The paper 'Business Ethics and Sustainability" is a perfect example of business coursework. Business ethics is a collection of values, beliefs and practices which are collectively upheld by a business organization. In the recent times, there has been an utmost need for business to be ethical owing to the fact that it enables them to attain a competitive advantage in the market in addition to the fact that it is right to do so. The following paper gives reflection journals on sessions 2, 4, 5 and 8 of the course ‘ Business Ethics and Sustainability, BMO5501. Session 2 Normative Ethical Theory The normative ethical theories are made up of four main sets of theories namely consequentiality, non-consequentiality, justice and contemporary theories (Shaw, W., Barry & Sansbury 2009, p. 57).
From the lecture session and the reading on the book chapter ‘ Moral issues in business’ by Shaw, W., Barry, V. & Sansbury, G., it was identified that the differences in these theories are based on their approach to ethics. The second lecture session and the lecture reading focuses on the consequentialist and non-consequentiality theories. The difference between these theories is the expected outcomes. Under consequentialist theories, ethics is evaluated with respect to the consequences of a specific action.
For this reason, the action is judged with respect to its consequences. According to Shaw, Barry. & Sansbury (2009, p. 58), consequentialist theories can be divided into egoism and utilitarianism theories. The egoism theory tends to equate the morality of an individual or organization with self-interest. Under the egoism theory, an act is deemed ethical is it is in the best interest of the long term interests of the entity involved.
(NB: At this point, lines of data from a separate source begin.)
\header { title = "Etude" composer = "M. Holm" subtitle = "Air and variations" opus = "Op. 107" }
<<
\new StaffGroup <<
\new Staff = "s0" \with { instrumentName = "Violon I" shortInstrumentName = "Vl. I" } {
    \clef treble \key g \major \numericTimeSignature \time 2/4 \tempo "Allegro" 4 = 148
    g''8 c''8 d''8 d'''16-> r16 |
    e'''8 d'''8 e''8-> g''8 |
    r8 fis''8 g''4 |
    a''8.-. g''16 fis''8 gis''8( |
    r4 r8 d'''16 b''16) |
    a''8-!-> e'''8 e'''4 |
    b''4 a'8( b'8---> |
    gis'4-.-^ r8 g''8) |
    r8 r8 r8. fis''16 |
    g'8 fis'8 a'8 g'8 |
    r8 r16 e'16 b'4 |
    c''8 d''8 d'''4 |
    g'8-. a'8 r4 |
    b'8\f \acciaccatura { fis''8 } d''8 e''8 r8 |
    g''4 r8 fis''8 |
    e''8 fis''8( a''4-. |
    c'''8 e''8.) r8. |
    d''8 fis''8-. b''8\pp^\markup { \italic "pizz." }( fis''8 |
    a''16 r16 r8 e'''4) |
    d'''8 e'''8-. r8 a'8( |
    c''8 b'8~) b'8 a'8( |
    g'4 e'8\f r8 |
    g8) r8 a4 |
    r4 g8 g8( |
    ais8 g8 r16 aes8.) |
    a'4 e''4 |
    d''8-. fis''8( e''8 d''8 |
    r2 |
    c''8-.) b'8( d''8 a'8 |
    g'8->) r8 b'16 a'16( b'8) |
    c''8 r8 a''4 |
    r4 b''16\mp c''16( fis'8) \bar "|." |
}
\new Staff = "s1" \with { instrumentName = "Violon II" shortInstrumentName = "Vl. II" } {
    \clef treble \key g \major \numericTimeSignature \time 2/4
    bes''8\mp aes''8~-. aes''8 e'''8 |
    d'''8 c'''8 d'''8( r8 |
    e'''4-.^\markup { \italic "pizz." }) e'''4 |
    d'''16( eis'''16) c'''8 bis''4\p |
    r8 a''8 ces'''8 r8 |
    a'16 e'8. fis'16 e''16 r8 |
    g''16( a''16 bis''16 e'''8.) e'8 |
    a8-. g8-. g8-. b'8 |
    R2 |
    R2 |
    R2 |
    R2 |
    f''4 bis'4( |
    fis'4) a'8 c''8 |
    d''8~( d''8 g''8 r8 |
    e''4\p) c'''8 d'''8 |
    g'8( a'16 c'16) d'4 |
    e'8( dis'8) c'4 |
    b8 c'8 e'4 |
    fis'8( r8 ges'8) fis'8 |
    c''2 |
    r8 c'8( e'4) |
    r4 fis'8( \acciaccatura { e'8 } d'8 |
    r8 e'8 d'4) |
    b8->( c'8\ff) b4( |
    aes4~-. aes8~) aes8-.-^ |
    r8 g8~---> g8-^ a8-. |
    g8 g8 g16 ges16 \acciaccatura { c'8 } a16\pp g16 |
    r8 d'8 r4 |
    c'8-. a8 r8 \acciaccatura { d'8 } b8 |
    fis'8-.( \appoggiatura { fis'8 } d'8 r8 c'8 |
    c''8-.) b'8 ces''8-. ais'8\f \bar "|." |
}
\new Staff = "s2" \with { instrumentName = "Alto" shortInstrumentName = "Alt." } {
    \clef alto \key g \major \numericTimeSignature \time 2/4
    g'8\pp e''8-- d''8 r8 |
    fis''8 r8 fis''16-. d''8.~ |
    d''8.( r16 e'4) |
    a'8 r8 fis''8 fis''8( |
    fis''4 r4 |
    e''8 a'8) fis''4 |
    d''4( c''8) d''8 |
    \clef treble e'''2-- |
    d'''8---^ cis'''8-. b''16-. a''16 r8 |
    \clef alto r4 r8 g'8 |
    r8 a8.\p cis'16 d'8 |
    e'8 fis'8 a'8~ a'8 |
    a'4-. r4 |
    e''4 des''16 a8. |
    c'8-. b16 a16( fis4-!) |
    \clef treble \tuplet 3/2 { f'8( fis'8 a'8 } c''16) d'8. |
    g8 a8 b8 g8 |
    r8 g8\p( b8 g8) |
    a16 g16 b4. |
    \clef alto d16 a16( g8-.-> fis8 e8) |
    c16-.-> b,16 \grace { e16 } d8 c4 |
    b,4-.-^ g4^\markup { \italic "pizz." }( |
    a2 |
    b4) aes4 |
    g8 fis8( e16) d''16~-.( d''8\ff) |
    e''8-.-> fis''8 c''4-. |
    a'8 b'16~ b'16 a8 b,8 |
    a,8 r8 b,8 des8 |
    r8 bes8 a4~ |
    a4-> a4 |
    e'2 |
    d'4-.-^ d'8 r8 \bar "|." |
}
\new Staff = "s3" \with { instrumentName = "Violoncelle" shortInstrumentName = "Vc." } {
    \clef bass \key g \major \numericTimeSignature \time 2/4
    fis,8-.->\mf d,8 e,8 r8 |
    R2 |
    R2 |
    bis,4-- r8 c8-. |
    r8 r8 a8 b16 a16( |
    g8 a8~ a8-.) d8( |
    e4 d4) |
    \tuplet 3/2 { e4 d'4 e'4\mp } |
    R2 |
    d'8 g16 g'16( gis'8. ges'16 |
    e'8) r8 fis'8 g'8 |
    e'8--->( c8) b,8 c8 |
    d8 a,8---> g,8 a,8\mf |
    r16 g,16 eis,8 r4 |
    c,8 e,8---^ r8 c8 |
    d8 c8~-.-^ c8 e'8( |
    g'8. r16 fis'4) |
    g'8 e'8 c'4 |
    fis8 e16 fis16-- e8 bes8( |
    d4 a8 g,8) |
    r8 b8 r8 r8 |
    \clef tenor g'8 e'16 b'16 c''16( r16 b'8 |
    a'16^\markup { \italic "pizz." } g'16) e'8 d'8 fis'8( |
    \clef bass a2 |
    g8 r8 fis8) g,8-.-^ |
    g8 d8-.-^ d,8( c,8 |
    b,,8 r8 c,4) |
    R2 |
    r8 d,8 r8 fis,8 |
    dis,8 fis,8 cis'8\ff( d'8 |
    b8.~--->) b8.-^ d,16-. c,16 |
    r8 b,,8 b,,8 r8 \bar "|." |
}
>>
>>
For this reason, the long term effects of an action are the main measures of the ethical confirmation of activity. The relationship between actions and their consequences makes egoism a consequentialist theory. On the other hand, the utilitarian ethical theory purports that an action is ethical if it leads to the greatest possible happiness in the majority of people affected by the activity. This theory uses happiness as its measure of ethics. Under this approach, utilitarianism purports that an activity which leads to the happiness of the majority of people is ethical (Shaw, Barry & Sansbury 2009, p.
62). According to the authors, the utilitarianism theory is appropriate for use in ethical considerations in an organization since it provides an objective and appropriate system of n solving issues related to self-interest, it is aligned to results and highly flexible and lastly it provides a clear plan of developing organizational policies (Shaw, Barry & Sansbury 2009, p. 66). The other set of ethics theories which were discussed in the second session were non-consequential theories which are not focused on the outcomes but in the manner in which an action is done.
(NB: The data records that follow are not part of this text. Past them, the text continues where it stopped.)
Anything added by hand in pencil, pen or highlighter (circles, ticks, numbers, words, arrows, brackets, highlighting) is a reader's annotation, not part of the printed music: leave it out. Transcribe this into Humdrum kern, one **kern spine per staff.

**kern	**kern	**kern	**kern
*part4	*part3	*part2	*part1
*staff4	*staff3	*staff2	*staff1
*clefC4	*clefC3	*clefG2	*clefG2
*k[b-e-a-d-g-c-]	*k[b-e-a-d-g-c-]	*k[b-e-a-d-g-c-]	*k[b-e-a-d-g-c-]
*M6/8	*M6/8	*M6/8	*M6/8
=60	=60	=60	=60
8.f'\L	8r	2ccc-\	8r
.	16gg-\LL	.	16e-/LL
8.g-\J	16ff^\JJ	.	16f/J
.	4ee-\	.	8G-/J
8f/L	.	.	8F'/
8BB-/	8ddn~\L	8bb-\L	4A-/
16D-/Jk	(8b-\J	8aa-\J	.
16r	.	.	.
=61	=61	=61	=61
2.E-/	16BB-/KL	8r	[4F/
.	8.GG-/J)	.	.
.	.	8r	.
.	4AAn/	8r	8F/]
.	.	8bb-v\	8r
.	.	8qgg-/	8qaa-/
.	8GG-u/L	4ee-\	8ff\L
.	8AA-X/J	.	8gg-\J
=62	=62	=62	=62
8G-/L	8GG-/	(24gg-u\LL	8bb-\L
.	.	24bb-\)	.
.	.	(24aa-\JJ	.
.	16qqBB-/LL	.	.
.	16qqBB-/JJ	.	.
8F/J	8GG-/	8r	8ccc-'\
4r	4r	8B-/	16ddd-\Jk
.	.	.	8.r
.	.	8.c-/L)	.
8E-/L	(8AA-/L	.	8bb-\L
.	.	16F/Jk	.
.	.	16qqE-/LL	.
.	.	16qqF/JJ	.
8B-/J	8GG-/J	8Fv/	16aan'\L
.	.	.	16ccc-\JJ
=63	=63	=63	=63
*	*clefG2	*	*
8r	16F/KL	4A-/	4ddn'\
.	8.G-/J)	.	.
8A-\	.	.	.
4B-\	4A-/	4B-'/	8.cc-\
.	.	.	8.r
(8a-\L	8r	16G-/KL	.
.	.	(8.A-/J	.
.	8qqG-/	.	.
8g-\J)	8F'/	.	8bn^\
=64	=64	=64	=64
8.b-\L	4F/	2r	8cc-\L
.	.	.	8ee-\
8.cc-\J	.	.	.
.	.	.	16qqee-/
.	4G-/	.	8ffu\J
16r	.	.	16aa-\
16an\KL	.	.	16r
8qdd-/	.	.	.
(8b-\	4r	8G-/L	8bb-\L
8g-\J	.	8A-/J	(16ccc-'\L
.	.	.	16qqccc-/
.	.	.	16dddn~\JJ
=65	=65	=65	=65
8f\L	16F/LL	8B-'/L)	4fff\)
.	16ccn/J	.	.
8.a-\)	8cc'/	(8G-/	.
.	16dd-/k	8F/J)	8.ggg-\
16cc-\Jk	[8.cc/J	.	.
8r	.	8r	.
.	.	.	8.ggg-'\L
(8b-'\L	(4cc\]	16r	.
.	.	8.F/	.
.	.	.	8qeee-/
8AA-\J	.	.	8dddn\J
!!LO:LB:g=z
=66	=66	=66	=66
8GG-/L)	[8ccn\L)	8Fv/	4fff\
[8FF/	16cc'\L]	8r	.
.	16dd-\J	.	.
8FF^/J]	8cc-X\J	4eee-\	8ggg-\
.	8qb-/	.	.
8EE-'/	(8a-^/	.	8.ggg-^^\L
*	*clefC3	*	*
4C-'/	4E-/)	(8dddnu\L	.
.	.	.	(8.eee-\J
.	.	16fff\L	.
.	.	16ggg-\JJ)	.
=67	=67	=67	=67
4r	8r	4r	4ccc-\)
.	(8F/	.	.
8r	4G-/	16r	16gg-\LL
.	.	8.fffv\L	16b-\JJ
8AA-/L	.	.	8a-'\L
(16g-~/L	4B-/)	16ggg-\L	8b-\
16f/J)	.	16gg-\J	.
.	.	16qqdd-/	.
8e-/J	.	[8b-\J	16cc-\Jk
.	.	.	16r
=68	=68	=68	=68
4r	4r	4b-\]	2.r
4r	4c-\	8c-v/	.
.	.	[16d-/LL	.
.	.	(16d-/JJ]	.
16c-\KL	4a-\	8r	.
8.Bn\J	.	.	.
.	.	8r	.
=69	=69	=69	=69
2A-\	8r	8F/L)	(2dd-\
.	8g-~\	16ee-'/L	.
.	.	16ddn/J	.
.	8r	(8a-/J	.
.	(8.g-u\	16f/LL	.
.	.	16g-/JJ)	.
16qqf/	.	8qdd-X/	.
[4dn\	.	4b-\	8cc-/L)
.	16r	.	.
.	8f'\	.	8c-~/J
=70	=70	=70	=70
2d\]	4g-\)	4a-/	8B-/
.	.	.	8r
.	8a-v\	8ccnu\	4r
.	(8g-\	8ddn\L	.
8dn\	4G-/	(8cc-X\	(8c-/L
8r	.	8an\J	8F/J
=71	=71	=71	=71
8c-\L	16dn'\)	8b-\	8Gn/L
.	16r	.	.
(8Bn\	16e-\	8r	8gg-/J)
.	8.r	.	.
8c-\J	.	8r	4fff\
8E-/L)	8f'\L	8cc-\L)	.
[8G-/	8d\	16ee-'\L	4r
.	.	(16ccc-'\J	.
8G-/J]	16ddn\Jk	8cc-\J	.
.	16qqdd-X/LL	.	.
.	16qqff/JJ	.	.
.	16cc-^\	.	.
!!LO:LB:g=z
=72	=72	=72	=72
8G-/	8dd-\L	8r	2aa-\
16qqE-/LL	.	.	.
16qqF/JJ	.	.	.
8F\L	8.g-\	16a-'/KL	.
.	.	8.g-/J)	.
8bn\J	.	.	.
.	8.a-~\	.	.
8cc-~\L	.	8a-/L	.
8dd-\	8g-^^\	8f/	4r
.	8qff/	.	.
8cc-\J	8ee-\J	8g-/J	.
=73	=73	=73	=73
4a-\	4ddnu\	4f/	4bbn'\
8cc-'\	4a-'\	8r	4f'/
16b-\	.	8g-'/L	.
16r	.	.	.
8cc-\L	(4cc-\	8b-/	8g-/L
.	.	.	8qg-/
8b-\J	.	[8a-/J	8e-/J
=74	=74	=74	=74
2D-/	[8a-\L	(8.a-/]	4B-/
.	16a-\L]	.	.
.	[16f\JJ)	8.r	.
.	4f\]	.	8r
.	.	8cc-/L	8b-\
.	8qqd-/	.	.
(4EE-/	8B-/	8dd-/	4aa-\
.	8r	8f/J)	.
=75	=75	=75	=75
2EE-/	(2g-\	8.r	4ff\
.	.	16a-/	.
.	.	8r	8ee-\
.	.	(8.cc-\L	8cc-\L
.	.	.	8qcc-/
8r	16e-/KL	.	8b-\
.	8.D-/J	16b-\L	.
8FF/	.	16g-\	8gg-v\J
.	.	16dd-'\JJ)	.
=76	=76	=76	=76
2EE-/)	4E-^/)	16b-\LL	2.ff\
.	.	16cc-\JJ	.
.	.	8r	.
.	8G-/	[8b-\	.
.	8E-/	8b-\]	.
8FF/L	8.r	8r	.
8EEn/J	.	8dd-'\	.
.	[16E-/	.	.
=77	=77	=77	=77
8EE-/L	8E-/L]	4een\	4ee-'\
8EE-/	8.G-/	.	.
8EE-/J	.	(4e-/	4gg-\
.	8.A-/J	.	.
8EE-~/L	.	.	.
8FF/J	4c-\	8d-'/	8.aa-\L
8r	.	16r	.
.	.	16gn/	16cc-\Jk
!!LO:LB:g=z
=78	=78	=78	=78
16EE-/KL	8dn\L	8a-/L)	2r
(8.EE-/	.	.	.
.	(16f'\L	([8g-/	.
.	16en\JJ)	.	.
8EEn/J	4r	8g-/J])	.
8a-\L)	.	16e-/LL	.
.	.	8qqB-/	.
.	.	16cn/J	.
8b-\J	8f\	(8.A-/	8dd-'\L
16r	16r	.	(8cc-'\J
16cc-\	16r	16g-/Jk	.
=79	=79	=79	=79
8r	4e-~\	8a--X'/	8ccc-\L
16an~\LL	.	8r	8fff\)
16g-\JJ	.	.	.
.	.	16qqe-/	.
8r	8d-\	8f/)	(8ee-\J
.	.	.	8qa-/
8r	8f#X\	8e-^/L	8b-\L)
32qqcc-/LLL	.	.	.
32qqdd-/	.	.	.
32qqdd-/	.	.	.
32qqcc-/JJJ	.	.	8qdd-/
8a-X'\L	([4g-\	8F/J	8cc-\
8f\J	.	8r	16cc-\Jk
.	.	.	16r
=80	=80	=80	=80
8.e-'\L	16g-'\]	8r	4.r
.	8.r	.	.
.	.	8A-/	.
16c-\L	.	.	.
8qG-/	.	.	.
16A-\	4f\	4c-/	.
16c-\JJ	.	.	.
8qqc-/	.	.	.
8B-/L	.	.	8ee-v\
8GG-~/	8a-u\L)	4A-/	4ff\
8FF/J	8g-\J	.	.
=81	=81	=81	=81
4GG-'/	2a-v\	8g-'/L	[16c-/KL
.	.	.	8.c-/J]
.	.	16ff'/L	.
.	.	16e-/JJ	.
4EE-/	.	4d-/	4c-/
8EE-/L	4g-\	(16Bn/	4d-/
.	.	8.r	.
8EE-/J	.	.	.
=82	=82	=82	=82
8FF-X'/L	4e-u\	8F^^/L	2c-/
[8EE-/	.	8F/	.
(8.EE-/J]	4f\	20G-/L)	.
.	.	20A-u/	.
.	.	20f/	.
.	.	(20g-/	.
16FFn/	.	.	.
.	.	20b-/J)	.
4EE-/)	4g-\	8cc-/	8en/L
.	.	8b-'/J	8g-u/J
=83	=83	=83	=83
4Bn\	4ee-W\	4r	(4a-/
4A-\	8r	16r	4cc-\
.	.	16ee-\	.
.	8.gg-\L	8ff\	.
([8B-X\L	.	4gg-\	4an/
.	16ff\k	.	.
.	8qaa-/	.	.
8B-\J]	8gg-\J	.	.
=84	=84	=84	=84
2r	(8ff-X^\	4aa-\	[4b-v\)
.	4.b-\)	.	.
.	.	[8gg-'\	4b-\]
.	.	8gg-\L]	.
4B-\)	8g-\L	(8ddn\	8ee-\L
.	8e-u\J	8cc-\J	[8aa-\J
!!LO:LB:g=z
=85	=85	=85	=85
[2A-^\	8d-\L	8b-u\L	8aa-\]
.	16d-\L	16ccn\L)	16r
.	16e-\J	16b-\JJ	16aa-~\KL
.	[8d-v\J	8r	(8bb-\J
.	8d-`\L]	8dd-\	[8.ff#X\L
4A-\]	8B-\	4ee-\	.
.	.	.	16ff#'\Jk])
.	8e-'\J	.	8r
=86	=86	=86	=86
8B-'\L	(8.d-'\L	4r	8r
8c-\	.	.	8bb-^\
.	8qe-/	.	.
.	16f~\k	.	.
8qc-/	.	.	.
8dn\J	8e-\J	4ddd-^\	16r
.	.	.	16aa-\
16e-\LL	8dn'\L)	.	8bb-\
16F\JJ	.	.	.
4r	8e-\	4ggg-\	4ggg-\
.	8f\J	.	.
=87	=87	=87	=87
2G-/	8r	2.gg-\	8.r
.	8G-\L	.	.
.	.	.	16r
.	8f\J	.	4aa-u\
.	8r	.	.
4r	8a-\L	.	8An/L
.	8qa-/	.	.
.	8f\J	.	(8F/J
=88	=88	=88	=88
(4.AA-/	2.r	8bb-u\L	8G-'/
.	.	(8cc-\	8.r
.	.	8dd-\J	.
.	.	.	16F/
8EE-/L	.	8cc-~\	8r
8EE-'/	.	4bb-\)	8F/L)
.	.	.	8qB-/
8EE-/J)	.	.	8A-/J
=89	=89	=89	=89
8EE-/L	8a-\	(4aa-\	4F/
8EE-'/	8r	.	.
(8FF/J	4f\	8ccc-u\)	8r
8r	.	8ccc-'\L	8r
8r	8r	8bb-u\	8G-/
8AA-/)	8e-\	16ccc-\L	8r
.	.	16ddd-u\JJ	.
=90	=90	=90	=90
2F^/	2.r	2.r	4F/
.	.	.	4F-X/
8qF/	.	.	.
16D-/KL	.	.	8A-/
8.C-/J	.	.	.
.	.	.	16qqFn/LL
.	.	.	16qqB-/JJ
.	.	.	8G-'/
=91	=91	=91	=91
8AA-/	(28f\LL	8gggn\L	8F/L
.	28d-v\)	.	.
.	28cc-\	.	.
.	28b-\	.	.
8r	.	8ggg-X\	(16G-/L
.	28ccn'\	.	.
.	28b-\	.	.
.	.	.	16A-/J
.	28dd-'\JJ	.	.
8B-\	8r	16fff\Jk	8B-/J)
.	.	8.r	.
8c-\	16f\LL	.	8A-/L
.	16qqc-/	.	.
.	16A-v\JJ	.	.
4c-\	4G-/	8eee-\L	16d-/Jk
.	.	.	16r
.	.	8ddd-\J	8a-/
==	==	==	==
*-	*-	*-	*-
The deontological / Kantian ethics and the moral rights theory are the two main non-consequentialist theories. According to Kant ethics, the knowledge of the consequences of an action cannot be used to judge whether an action is moral or not (Shaw, Barry & Sansbury 2009, p. 71). Contrary to this, Kant saw that actions should be judged with respect to a moral obligation of the specific individual doing the action. On this point, Kant introduces goodwill as a key measure of the ethical state of activity.
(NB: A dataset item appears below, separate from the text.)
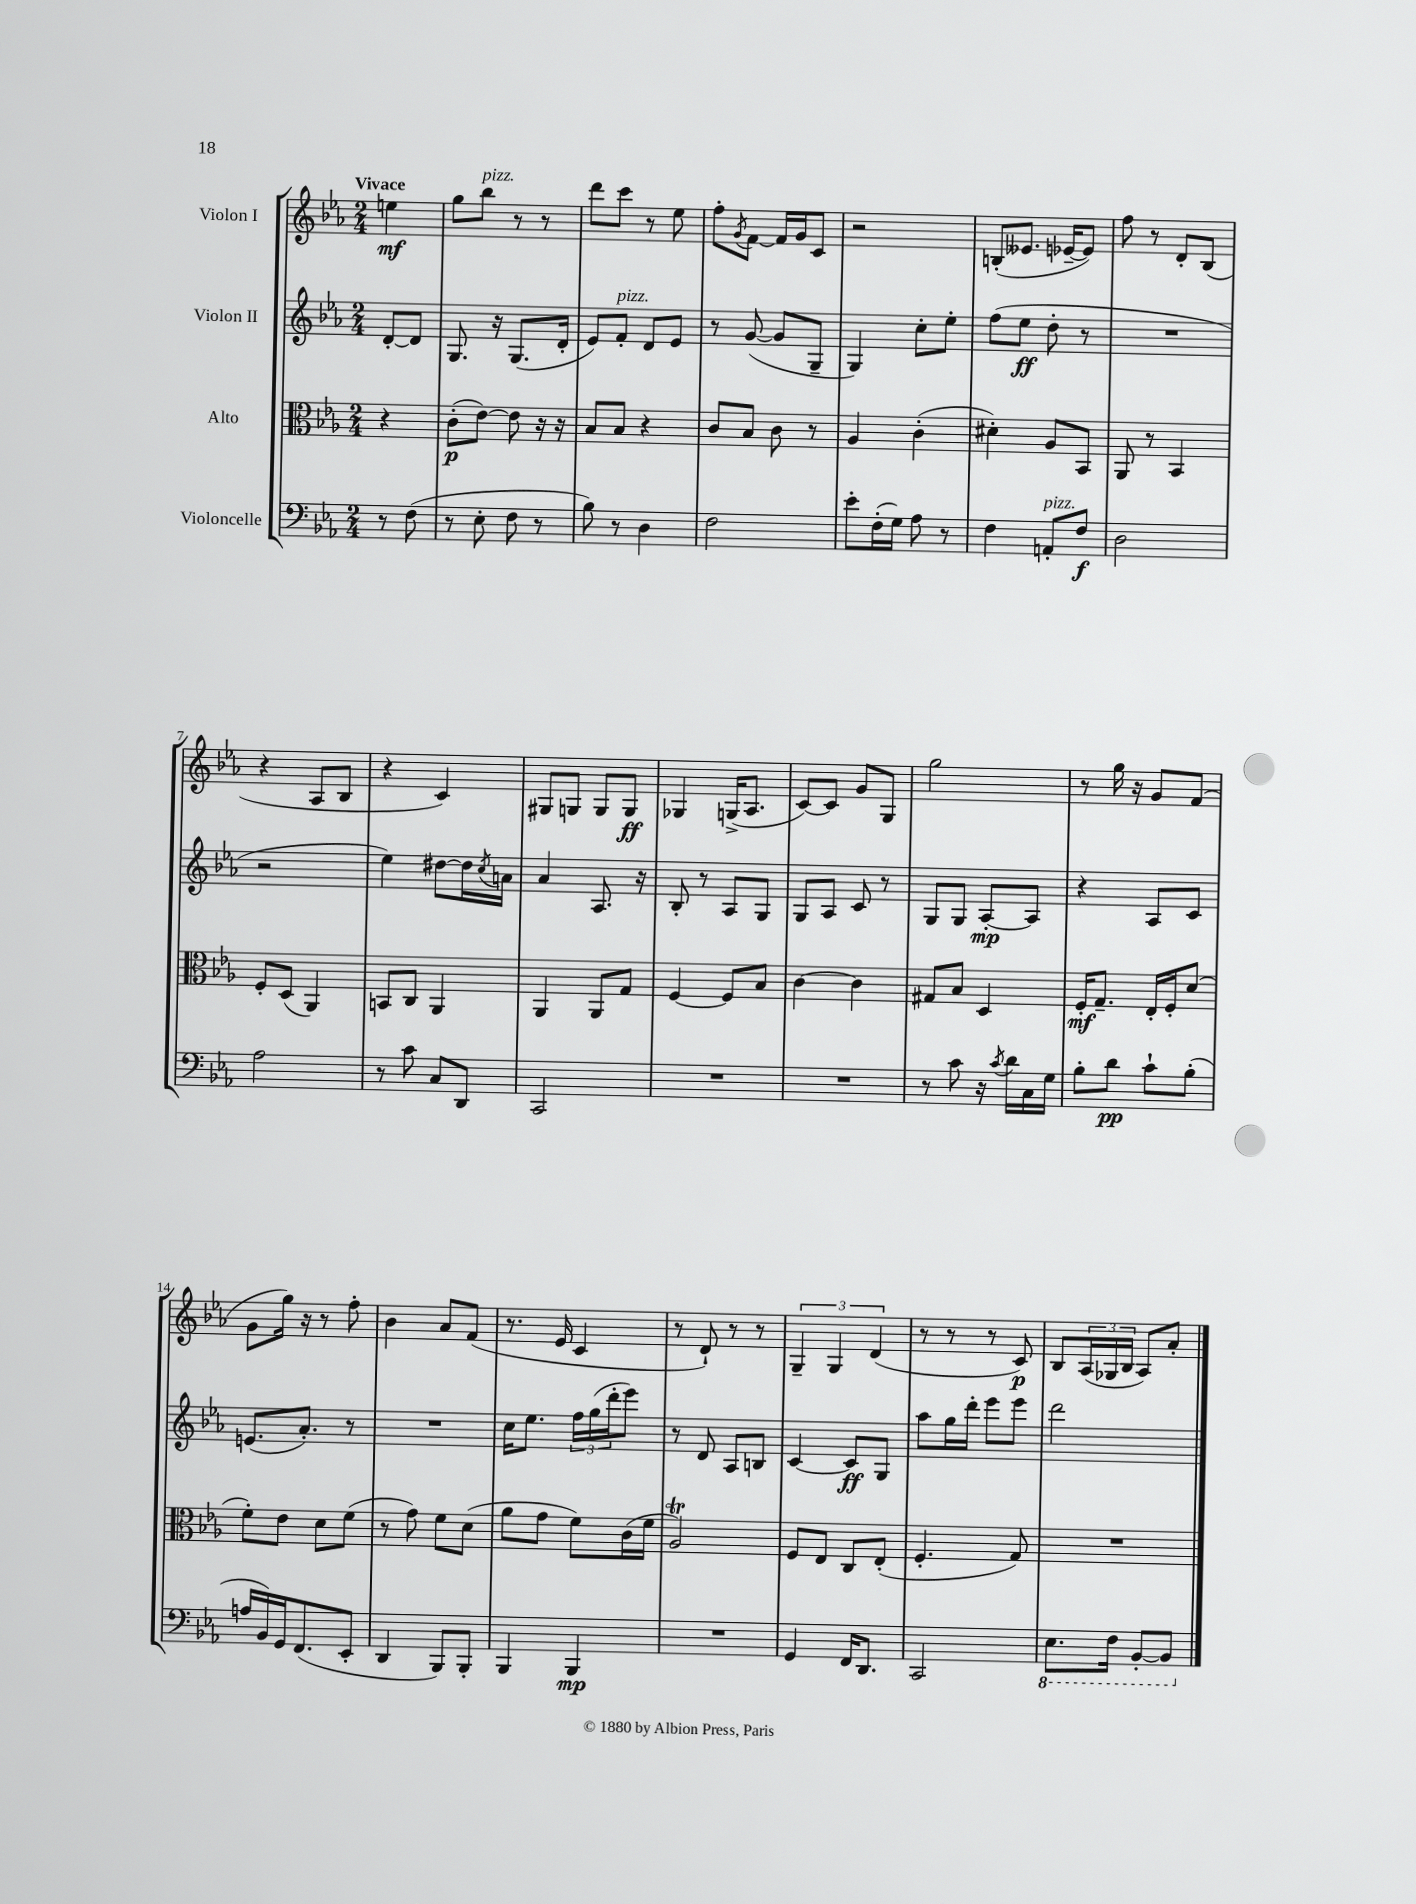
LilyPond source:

Under goodwill, an entity should not have any other intention in mind but that to do good. The principle of universality comes into play where the formulation of the moral law which is followed by individuals under the duty to obey acts as the guiding principle for the stakeholders involved. Lastly, it can be acknowledged from the reading and lecture session; the moral rights theory stipulates that an action is ethical if it upholds the moral rights which are collectively accepted by the society.